═════ RECORDS FOR PROCESSING ═════

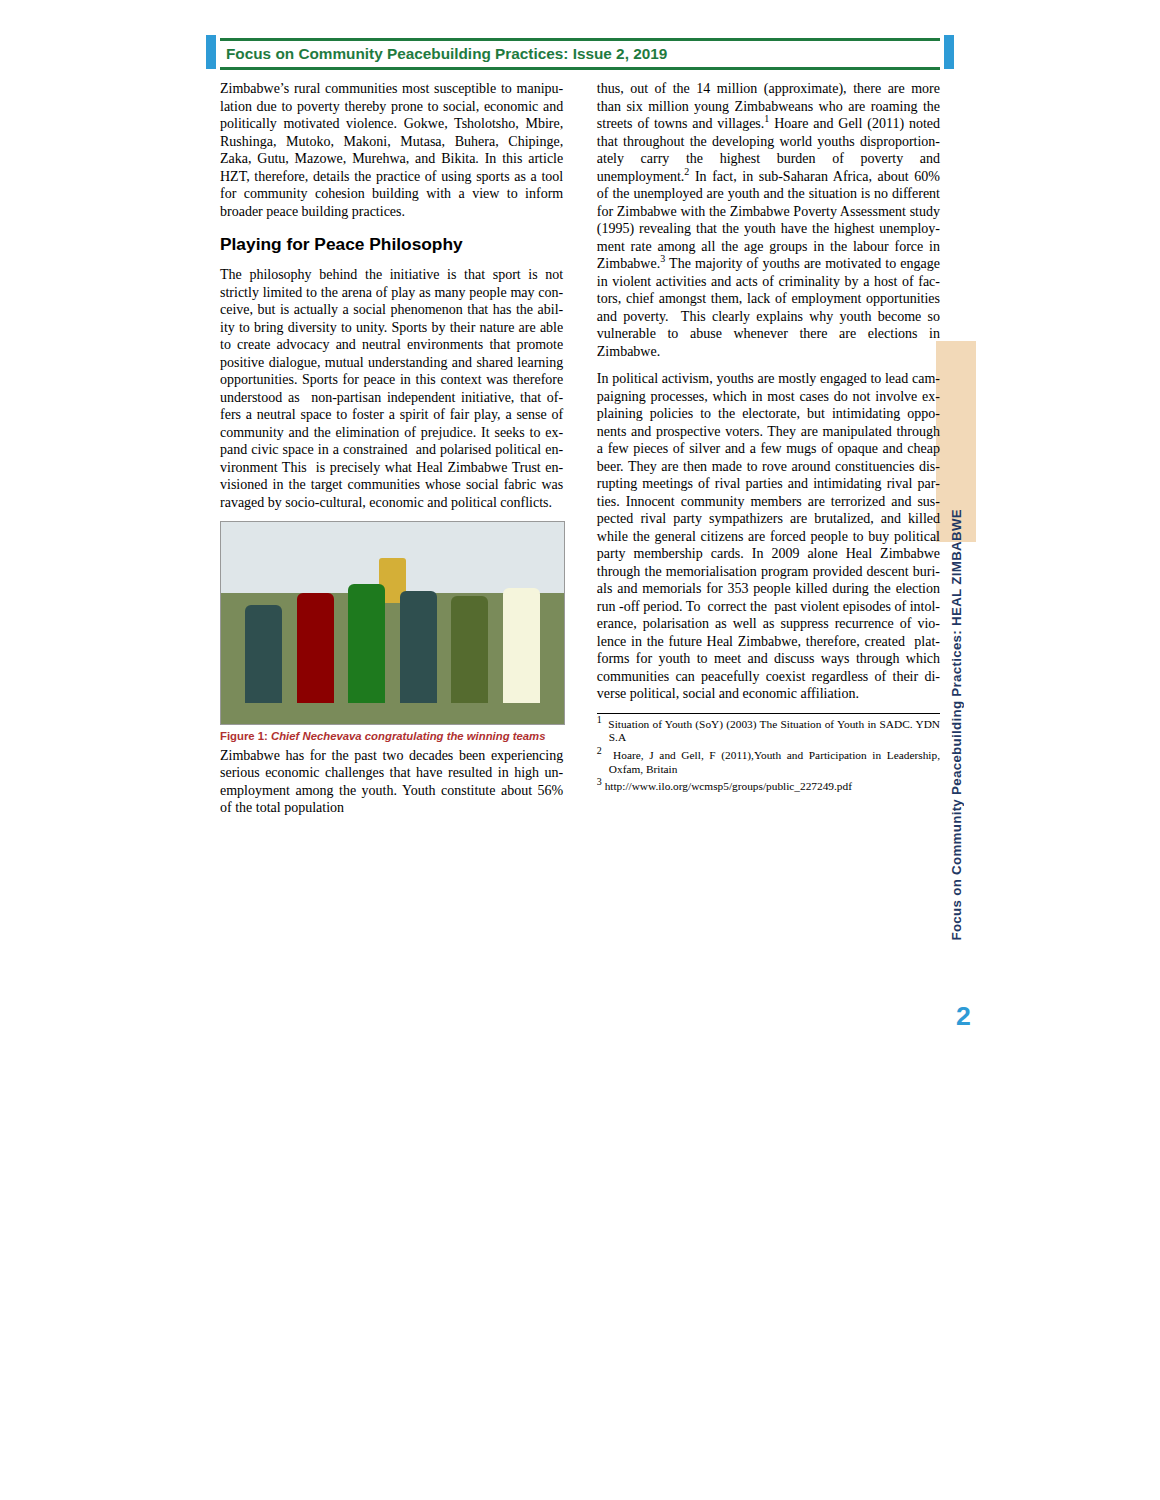Focus on Community Peacebuilding Practices: Issue 2, 2019
Zimbabwe’s rural communities most susceptible to manipulation due to poverty thereby prone to social, economic and politically motivated violence. Gokwe, Tsholotsho, Mbire, Rushinga, Mutoko, Makoni, Mutasa, Buhera, Chipinge, Zaka, Gutu, Mazowe, Murehwa, and Bikita. In this article HZT, therefore, details the practice of using sports as a tool for community cohesion building with a view to inform broader peace building practices.
Playing for Peace Philosophy
The philosophy behind the initiative is that sport is not strictly limited to the arena of play as many people may conceive, but is actually a social phenomenon that has the ability to bring diversity to unity. Sports by their nature are able to create advocacy and neutral environments that promote positive dialogue, mutual understanding and shared learning opportunities. Sports for peace in this context was therefore understood as non-partisan independent initiative, that offers a neutral space to foster a spirit of fair play, a sense of community and the elimination of prejudice. It seeks to expand civic space in a constrained and polarised political environment This is precisely what Heal Zimbabwe Trust envisioned in the target communities whose social fabric was ravaged by socio-cultural, economic and political conflicts.
Figure 1: Chief Nechevava congratulating the winning teams
Zimbabwe has for the past two decades been experiencing serious economic challenges that have resulted in high unemployment among the youth. Youth constitute about 56% of the total population
thus, out of the 14 million (approximate), there are more than six million young Zimbabweans who are roaming the streets of towns and villages.1 Hoare and Gell (2011) noted that throughout the developing world youths disproportionately carry the highest burden of poverty and unemployment.2 In fact, in sub-Saharan Africa, about 60% of the unemployed are youth and the situation is no different for Zimbabwe with the Zimbabwe Poverty Assessment study (1995) revealing that the youth have the highest unemployment rate among all the age groups in the labour force in Zimbabwe.3 The majority of youths are motivated to engage in violent activities and acts of criminality by a host of factors, chief amongst them, lack of employment opportunities and poverty. This clearly explains why youth become so vulnerable to abuse whenever there are elections in Zimbabwe.
In political activism, youths are mostly engaged to lead campaigning processes, which in most cases do not involve explaining policies to the electorate, but intimidating opponents and prospective voters. They are manipulated through a few pieces of silver and a few mugs of opaque and cheap beer. They are then made to rove around constituencies disrupting meetings of rival parties and intimidating rival parties. Innocent community members are terrorized and suspected rival party sympathizers are brutalized, and killed while the general citizens are forced people to buy political party membership cards. In 2009 alone Heal Zimbabwe through the memorialisation program provided descent burials and memorials for 353 people killed during the election run -off period. To correct the past violent episodes of intolerance, polarisation as well as suppress recurrence of violence in the future Heal Zimbabwe, therefore, created platforms for youth to meet and discuss ways through which communities can peacefully coexist regardless of their diverse political, social and economic affiliation.
1 Situation of Youth (SoY) (2003) The Situation of Youth in SADC. YDN S.A
2 Hoare, J and Gell, F (2011),Youth and Participation in Leadership, Oxfam, Britain
3 http://www.ilo.org/wcmsp5/groups/public_227249.pdf
Focus on Community Peacebuilding Practices: HEAL ZIMBABWE
2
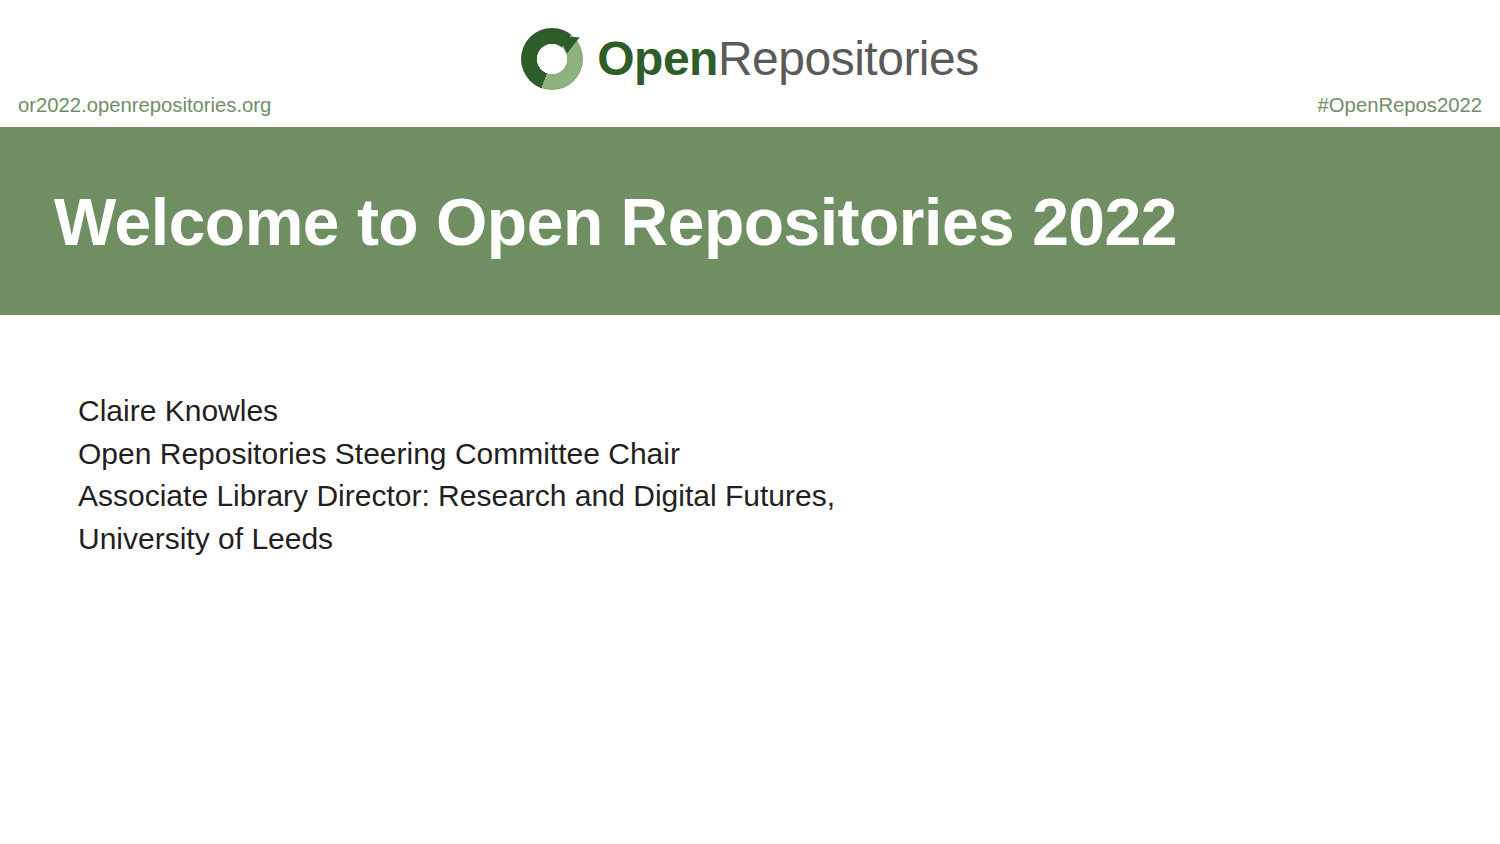Open Repositories
or2022.openrepositories.org #OpenRepos2022
Welcome to Open Repositories 2022
Claire Knowles
Open Repositories Steering Committee Chair
Associate Library Director: Research and Digital Futures,
University of Leeds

═════

WHAT YOU ARE ASKED TO DO.
Print the records verbatim, without pictures.

REPLY TO THE EXERCISE.
Focus on Community Peacebuilding Practices: Issue 2, 2019
Zimbabwe’s rural communities most susceptible to manipulation due to poverty thereby prone to social, economic and politically motivated violence. Gokwe, Tsholotsho, Mbire, Rushinga, Mutoko, Makoni, Mutasa, Buhera, Chipinge, Zaka, Gutu, Mazowe, Murehwa, and Bikita. In this article HZT, therefore, details the practice of using sports as a tool for community cohesion building with a view to inform broader peace building practices.
Playing for Peace Philosophy
The philosophy behind the initiative is that sport is not strictly limited to the arena of play as many people may conceive, but is actually a social phenomenon that has the ability to bring diversity to unity. Sports by their nature are able to create advocacy and neutral environments that promote positive dialogue, mutual understanding and shared learning opportunities. Sports for peace in this context was therefore understood as non-partisan independent initiative, that offers a neutral space to foster a spirit of fair play, a sense of community and the elimination of prejudice. It seeks to expand civic space in a constrained and polarised political environment This is precisely what Heal Zimbabwe Trust envisioned in the target communities whose social fabric was ravaged by socio-cultural, economic and political conflicts.
Figure 1: Chief Nechevava congratulating the winning teams
Zimbabwe has for the past two decades been experiencing serious economic challenges that have resulted in high unemployment among the youth. Youth constitute about 56% of the total population
thus, out of the 14 million (approximate), there are more than six million young Zimbabweans who are roaming the streets of towns and villages.1 Hoare and Gell (2011) noted that throughout the developing world youths disproportionately carry the highest burden of poverty and unemployment.2 In fact, in sub-Saharan Africa, about 60% of the unemployed are youth and the situation is no different for Zimbabwe with the Zimbabwe Poverty Assessment study (1995) revealing that the youth have the highest unemployment rate among all the age groups in the labour force in Zimbabwe.3 The majority of youths are motivated to engage in violent activities and acts of criminality by a host of factors, chief amongst them, lack of employment opportunities and poverty. This clearly explains why youth become so vulnerable to abuse whenever there are elections in Zimbabwe.
In political activism, youths are mostly engaged to lead campaigning processes, which in most cases do not involve explaining policies to the electorate, but intimidating opponents and prospective voters. They are manipulated through a few pieces of silver and a few mugs of opaque and cheap beer. They are then made to rove around constituencies disrupting meetings of rival parties and intimidating rival parties. Innocent community members are terrorized and suspected rival party sympathizers are brutalized, and killed while the general citizens are forced people to buy political party membership cards. In 2009 alone Heal Zimbabwe through the memorialisation program provided descent burials and memorials for 353 people killed during the election run -off period. To correct the past violent episodes of intolerance, polarisation as well as suppress recurrence of violence in the future Heal Zimbabwe, therefore, created platforms for youth to meet and discuss ways through which communities can peacefully coexist regardless of their diverse political, social and economic affiliation.
1 Situation of Youth (SoY) (2003) The Situation of Youth in SADC. YDN S.A
2 Hoare, J and Gell, F (2011),Youth and Participation in Leadership, Oxfam, Britain
3 http://www.ilo.org/wcmsp5/groups/public_227249.pdf
Focus on Community Peacebuilding Practices: HEAL ZIMBABWE
2
Open Repositories
or2022.openrepositories.org #OpenRepos2022
Welcome to Open Repositories 2022
Claire Knowles
Open Repositories Steering Committee Chair
Associate Library Director: Research and Digital Futures,
University of Leeds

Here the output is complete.